▶ _Tareas requeridas_
• A. En el fragmento seleccionado, ¿en qué plataforma aparecen retocados los atardeceres lejanos?
• B. Prosigue el fragmento sobre el deseo de abdicar de la vida en internet a partir de su última oración.

··· Fragmento seleccionado ···

Sospecho, sin embargo, que muchos no quieren lo tangible y menos aún el misterio. Quieren otra cosa, y están en su derecho. Quieren la nada. Por eso en internet está, poderoso, el deseo de abdicar de la vida, permanente, a mano, adictivo, repetido como un chute. Es normal que enganche. El deseo de que la estafa no hubiese existido nunca, floreciendo en imágenes playas remotas a las que vamos una vez, como si eso fuera la vida; atardeceres lejos, retocados en Instagram, y comida, mucha comida que sustituye a la comida.

··· Datos extraídos ···

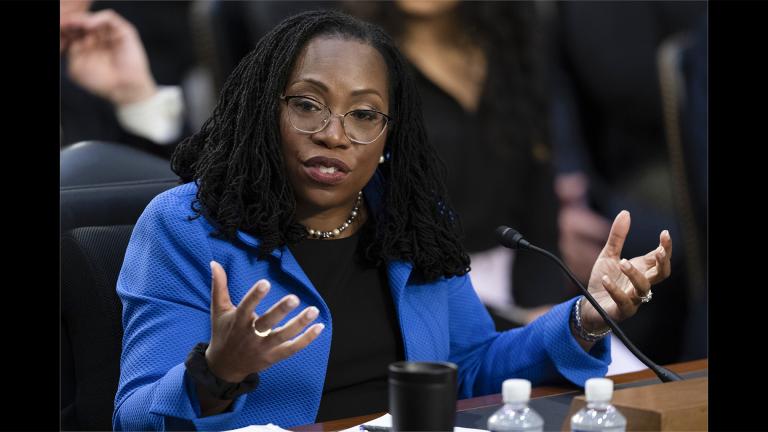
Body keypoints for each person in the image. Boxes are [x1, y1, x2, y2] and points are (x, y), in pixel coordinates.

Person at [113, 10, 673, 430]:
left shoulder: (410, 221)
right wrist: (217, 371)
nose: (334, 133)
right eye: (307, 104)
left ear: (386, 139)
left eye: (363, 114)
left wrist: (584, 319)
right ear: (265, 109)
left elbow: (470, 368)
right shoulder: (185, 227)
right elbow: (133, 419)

···
··· Datos extraídos ···

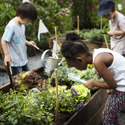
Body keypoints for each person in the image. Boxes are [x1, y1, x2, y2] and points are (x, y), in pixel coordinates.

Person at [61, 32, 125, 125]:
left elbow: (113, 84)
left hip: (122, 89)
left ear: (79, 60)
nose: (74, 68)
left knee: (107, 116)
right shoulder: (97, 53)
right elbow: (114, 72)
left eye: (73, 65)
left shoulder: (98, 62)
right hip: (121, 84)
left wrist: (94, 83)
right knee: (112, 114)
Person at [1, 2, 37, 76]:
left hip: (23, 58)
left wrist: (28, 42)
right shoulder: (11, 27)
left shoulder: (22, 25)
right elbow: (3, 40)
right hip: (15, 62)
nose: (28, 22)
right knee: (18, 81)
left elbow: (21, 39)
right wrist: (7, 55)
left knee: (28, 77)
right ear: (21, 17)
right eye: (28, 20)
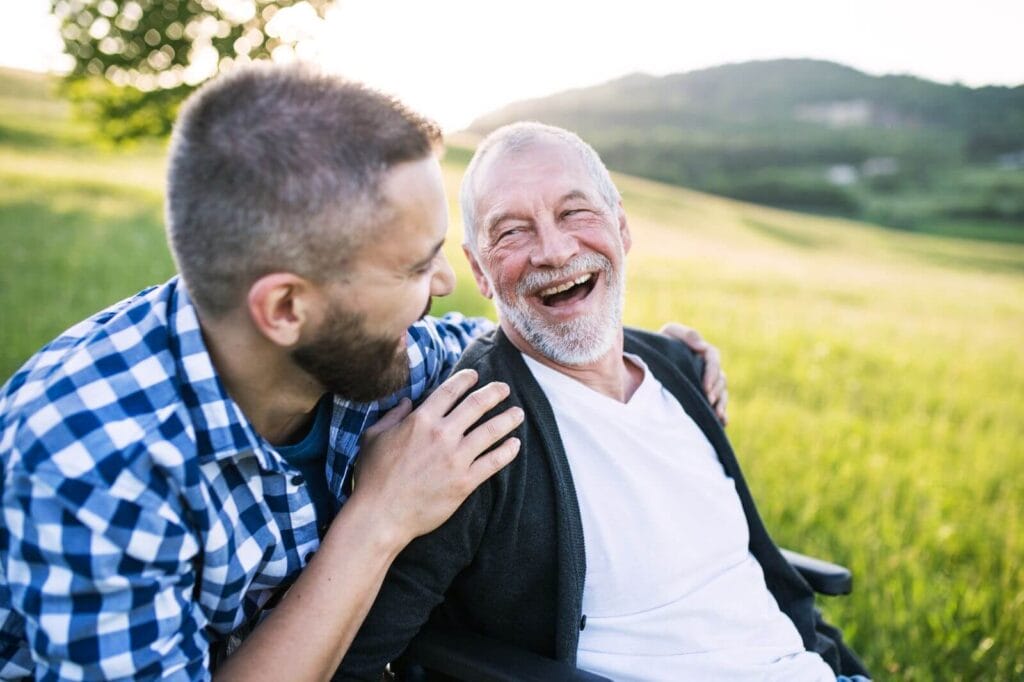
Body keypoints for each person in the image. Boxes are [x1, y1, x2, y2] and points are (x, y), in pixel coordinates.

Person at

···

▶ _Resultados por tarea_
• A. En Instagram.

• B.
Pero también hay, claro, insertos de la vida privada que demuestran que hasta en ese ansia de nada somos mediocres, señoras pequeñoburguesas pendientes de que incluso la aniquilación del alma sea standard y decorosa para la época: es un voyeurismo de clase media, pacato, cegato. Es una comida bajo los pinos en el merendero público de Gotham, con sus eructos y su siesta empapada de vinachi. Falto de aliento, sí, carente de la mínima grandeza o crueldad que nos separa del oso hormiguero. Es un suicidio, porque desintegrando el misterio se desintegra la vida y cualquier posibilidad de expansión. Pero es un suicidio triste y feo, y vulgar.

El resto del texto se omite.